Date of Award

August 2018

Degree Type


Degree Name

Doctor of Philosophy


Biological Sciences

First Advisor

Rafael L Rodríguez

Committee Members

Peter O Dunn, Gerlinde Höbel, Emily K Latch, Linda A Whittingham


behvioral ontogeny, limitations, miniaturization, motivation


There is tremendous diversity in body size across animals, including many examples of derived miniaturization. A reduction in body size is accompanied by a reduction in brain size, which is predicted to lead to limitations in cognition, but we have yet to find empirical evidence indicating what these limitations might be. I used a behavioral assay common in web spiders to explore this topic. I observed spiders as they searched for prey that they recently captured and lost.
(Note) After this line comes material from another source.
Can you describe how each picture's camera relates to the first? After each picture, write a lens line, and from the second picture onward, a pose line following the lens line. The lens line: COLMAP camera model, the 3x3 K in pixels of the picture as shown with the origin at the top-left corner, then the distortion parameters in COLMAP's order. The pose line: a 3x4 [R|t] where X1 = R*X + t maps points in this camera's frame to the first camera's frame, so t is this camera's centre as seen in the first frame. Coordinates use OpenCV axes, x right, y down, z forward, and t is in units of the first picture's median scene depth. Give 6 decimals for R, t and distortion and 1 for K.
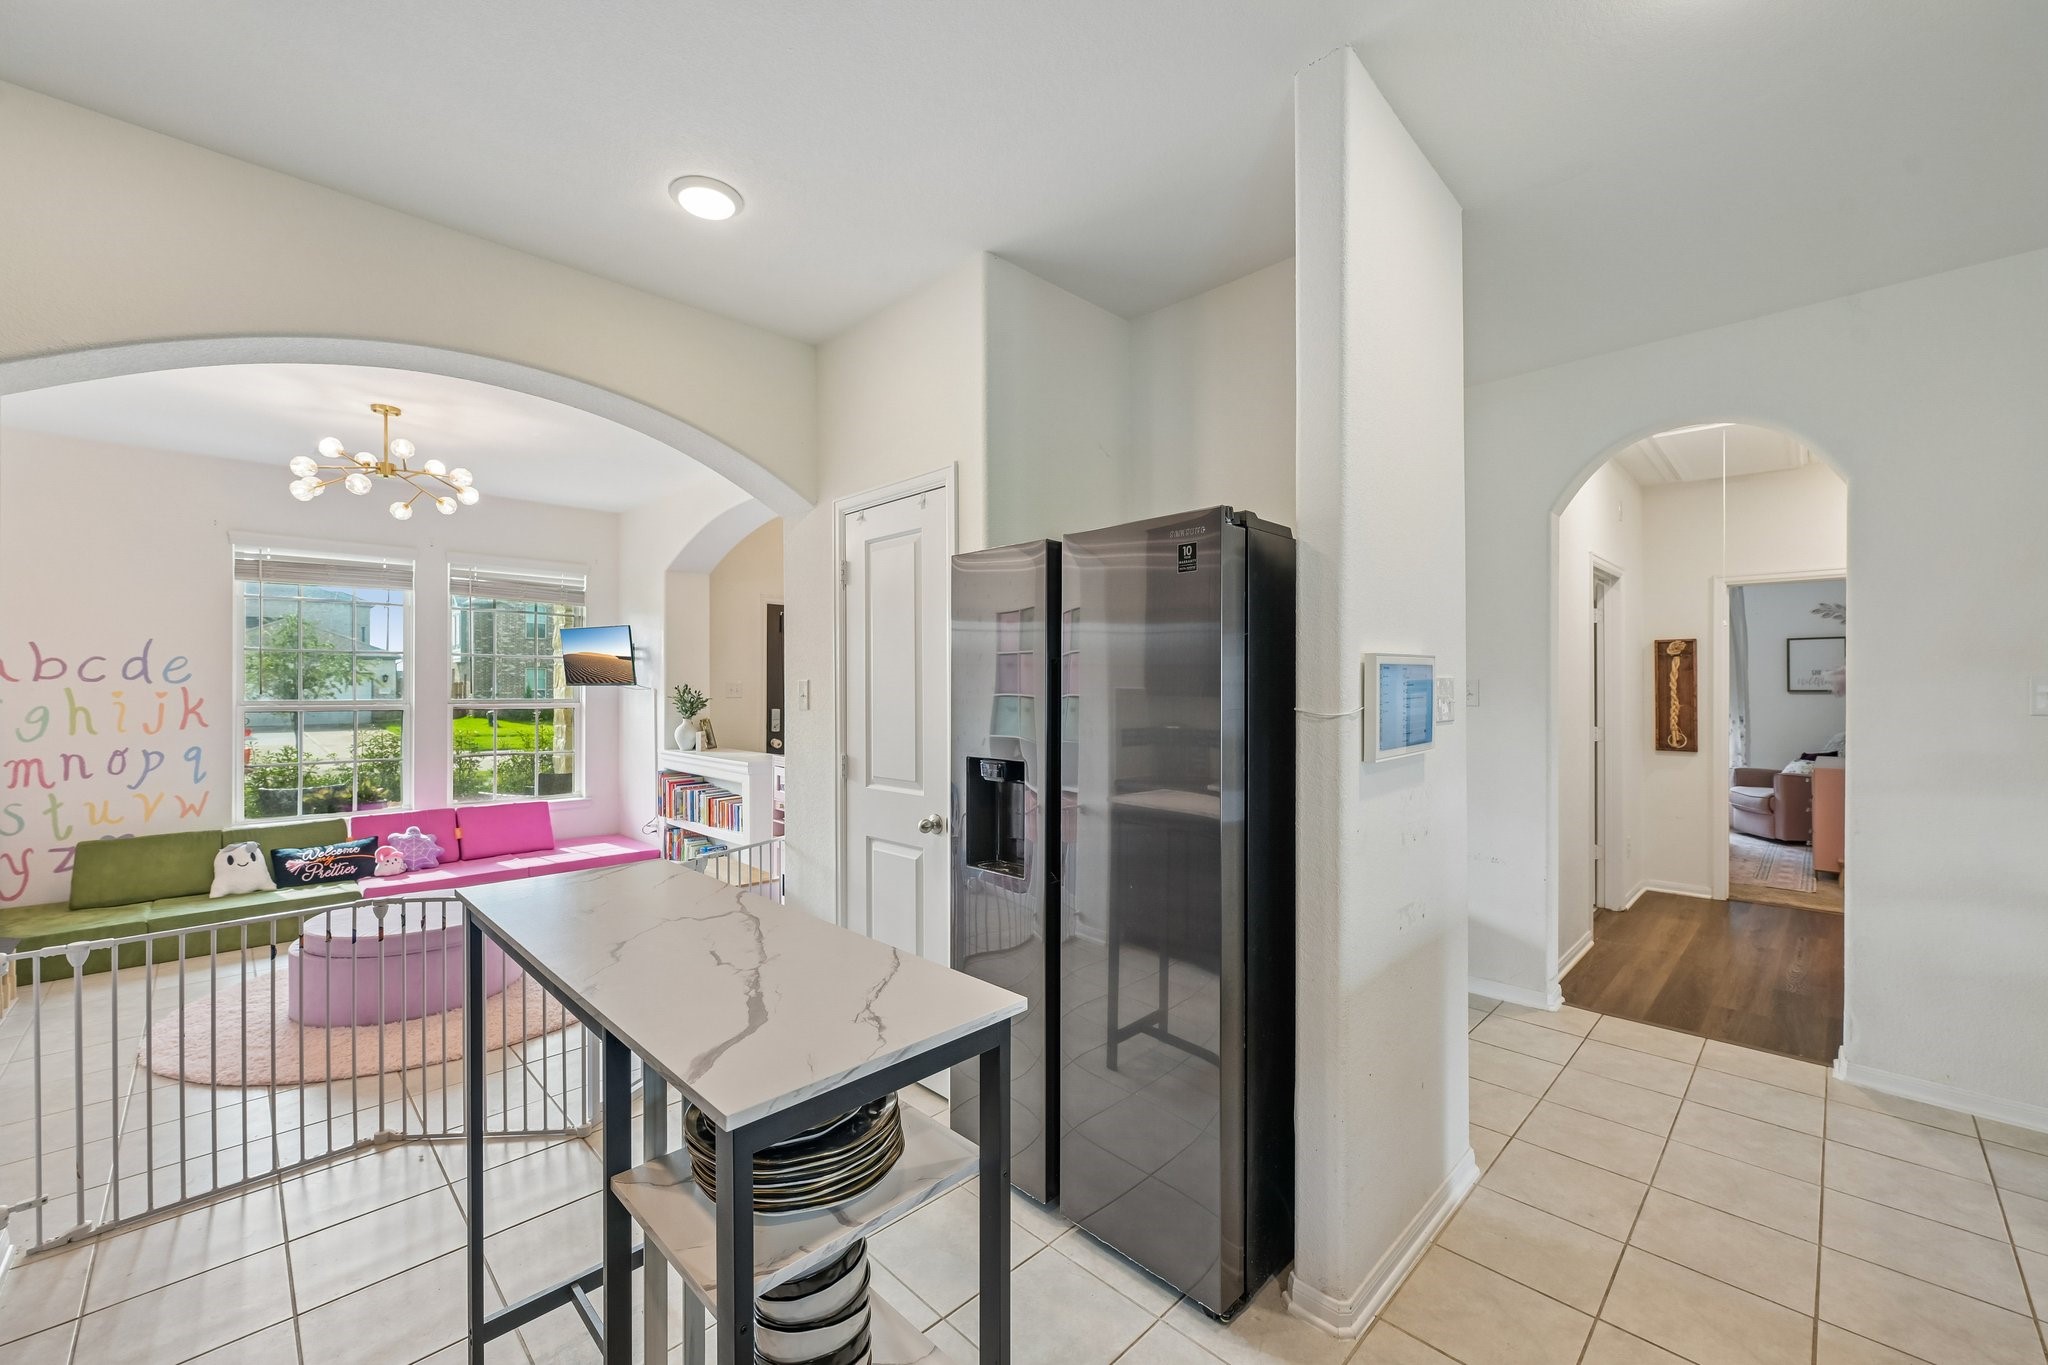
lens RADIAL K [[812.9, 0, 1026.2], [0, 812.9, 681.1], [0, 0, 1]] dist [-0.001021, 0.000450]
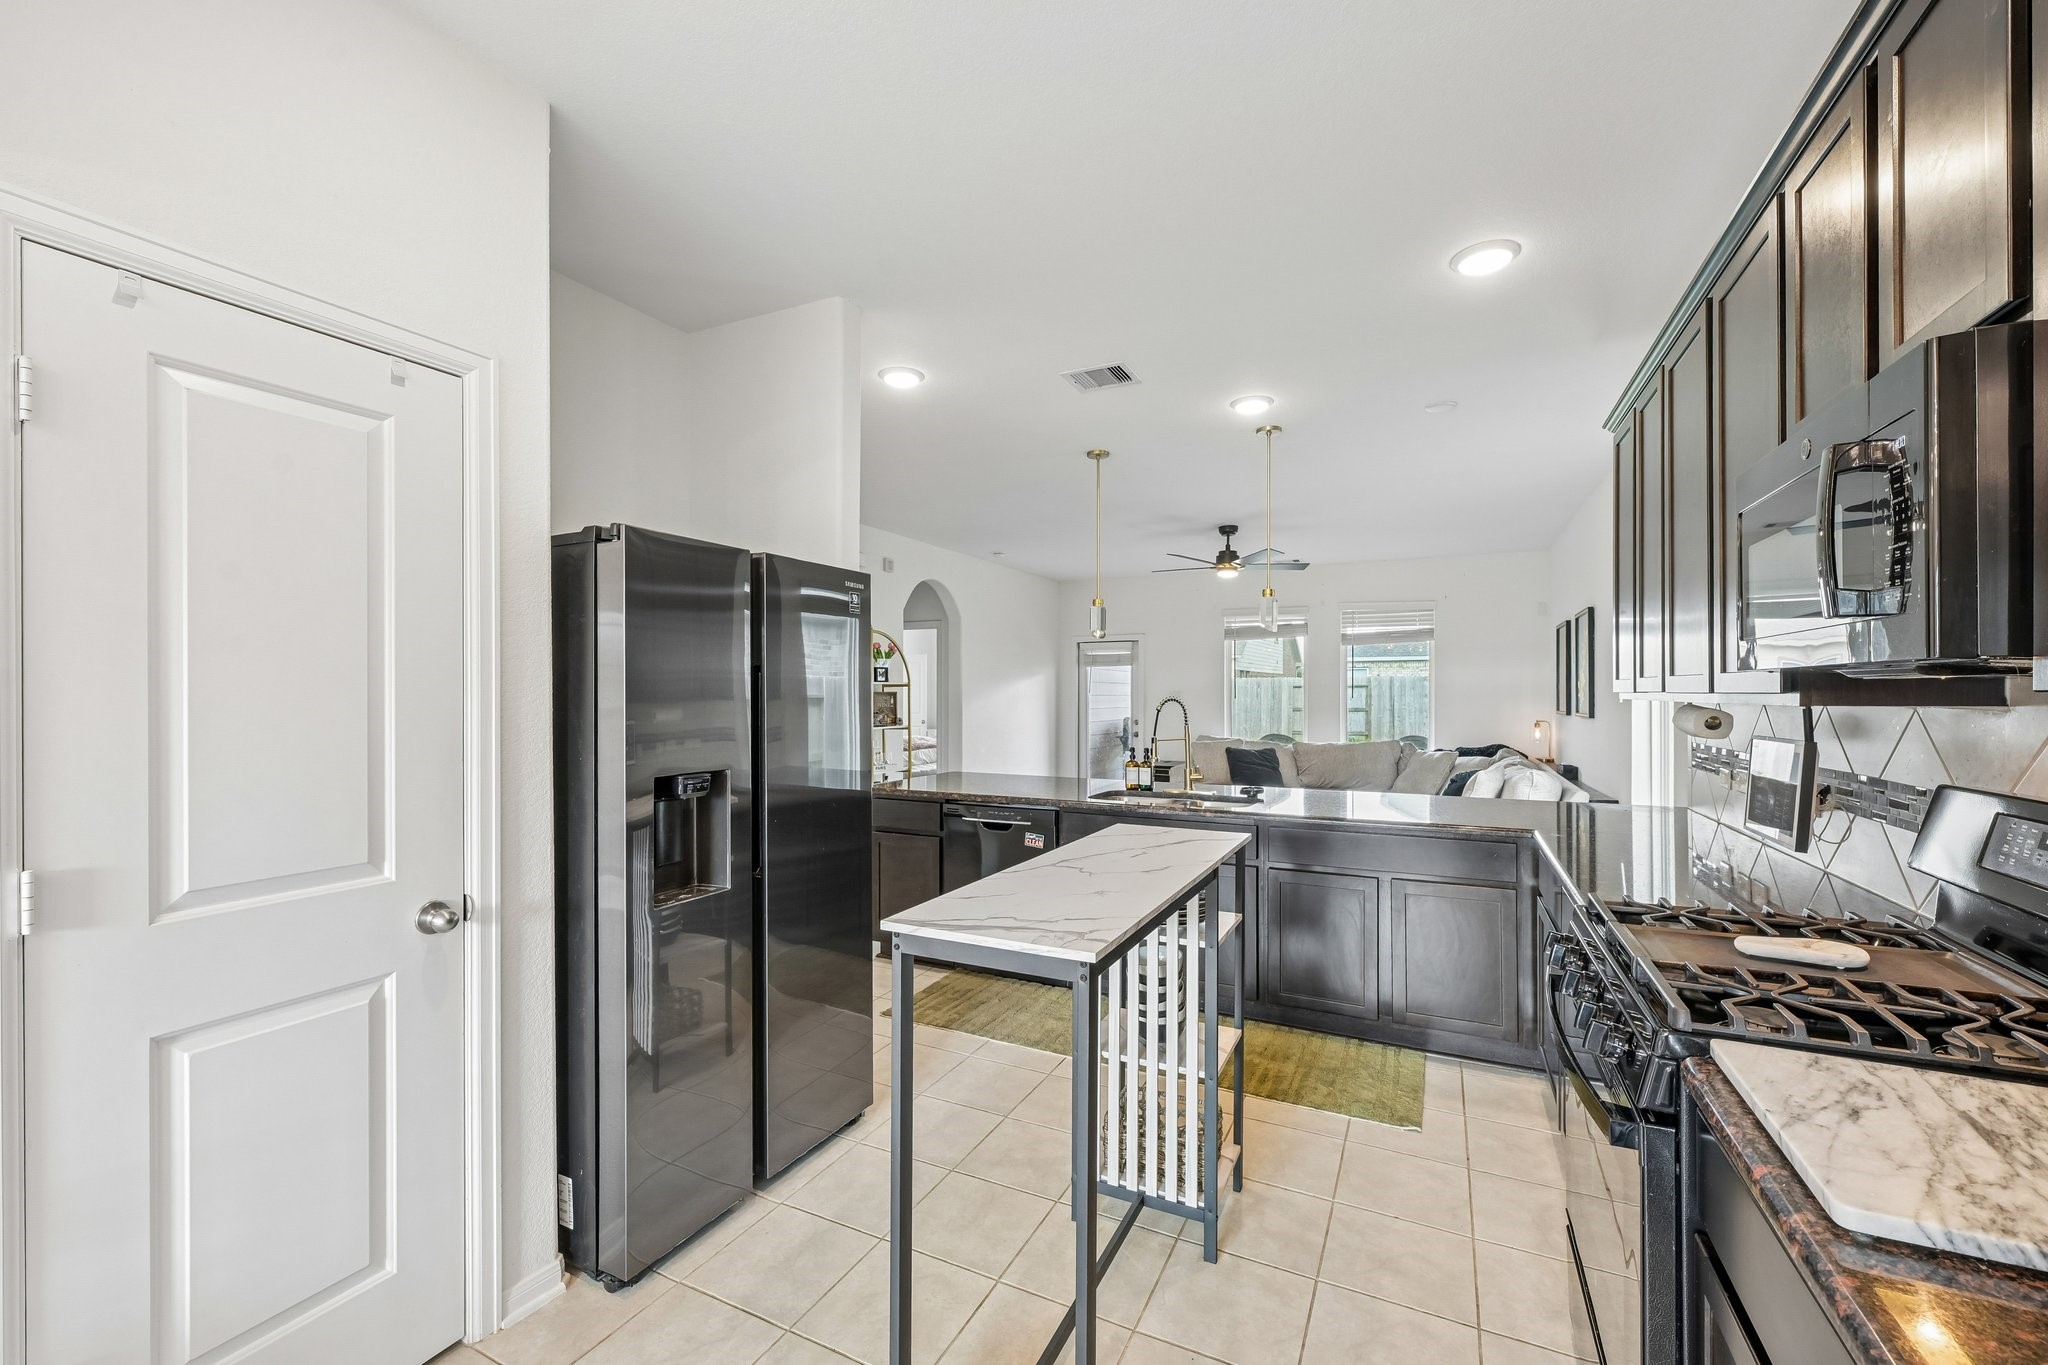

This assay has the advantage of being easily quantifiable while reflecting a spider’s evaluation and memory of lost prey. I conducted a series of experiments with the cellar spider, Pholcus phalangioides, using natural variation in body size between juveniles and adults. This allowed me to study effects of brain size on memory content and memory duration without potential confounding effects of cross-species differences in behavior. At the same time, it required a strong understanding of how behavior naturally changes with maturity. Therefore, I began by studying ontogenetic change in this behavior in order to better understand the patterns of change and their causes. In a comparison across age groups, from naïve spiderlings to mature adults, I found that even the youngest, smallest, least experienced spiders were capable of remembering and searching for prey (suggesting a lack of size-based limitations to memory content), and of all the age groups, they were the ones most motivated to recover lost prey. With these results in mind, I turned my attention to the question of memory duration. I ran an experiment in which I imposed a gap of time between memory formation and memory use. I found that although the smallest spiders had been the most motivated to recover prey, they were also the ones most negatively affected by a delay in the onset of searching. This points to either a higher rate of memory decay or a greater susceptibility to distraction in small brains. These results are among the first findings of size-based limitations to cognition, and they reveal specific ecological and evolutionary challenges faced by miniature animals.